WHAT YOU ARE ASKED TO DO
The data below should be copied out exactly, with its pictures omitted.

DATA LISTING
-.-.-

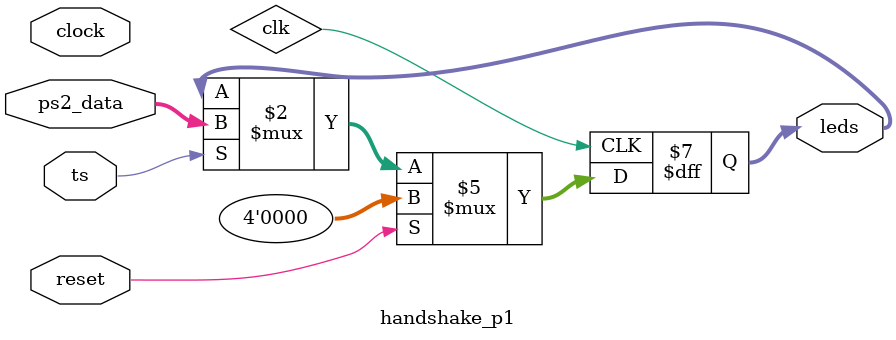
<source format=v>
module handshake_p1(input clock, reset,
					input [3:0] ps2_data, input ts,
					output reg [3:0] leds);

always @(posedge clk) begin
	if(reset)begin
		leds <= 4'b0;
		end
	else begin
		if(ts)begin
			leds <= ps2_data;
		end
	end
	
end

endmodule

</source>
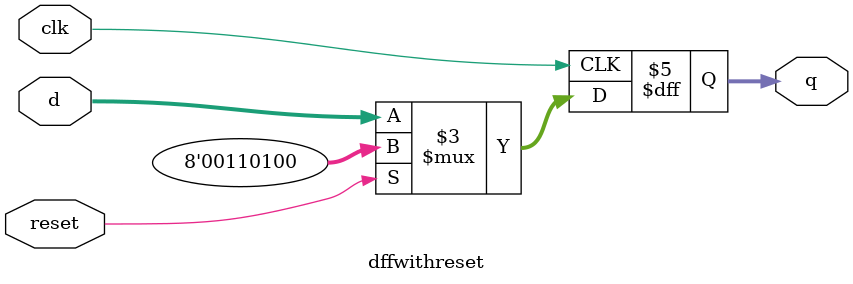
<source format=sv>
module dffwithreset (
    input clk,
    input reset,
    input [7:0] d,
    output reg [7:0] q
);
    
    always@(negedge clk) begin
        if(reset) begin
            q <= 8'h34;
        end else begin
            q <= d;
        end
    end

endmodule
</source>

-.-.-

RESPONSE TO THE EXERCISE
<source format=v>
module handshake_p1(input clock, reset,
					input [3:0] ps2_data, input ts,
					output reg [3:0] leds);

always @(posedge clk) begin
	if(reset)begin
		leds <= 4'b0;
		end
	else begin
		if(ts)begin
			leds <= ps2_data;
		end
	end
	
end

endmodule

</source>
<source format=sv>
module dffwithreset (
    input clk,
    input reset,
    input [7:0] d,
    output reg [7:0] q
);
    
    always@(negedge clk) begin
        if(reset) begin
            q <= 8'h34;
        end else begin
            q <= d;
        end
    end

endmodule
</source>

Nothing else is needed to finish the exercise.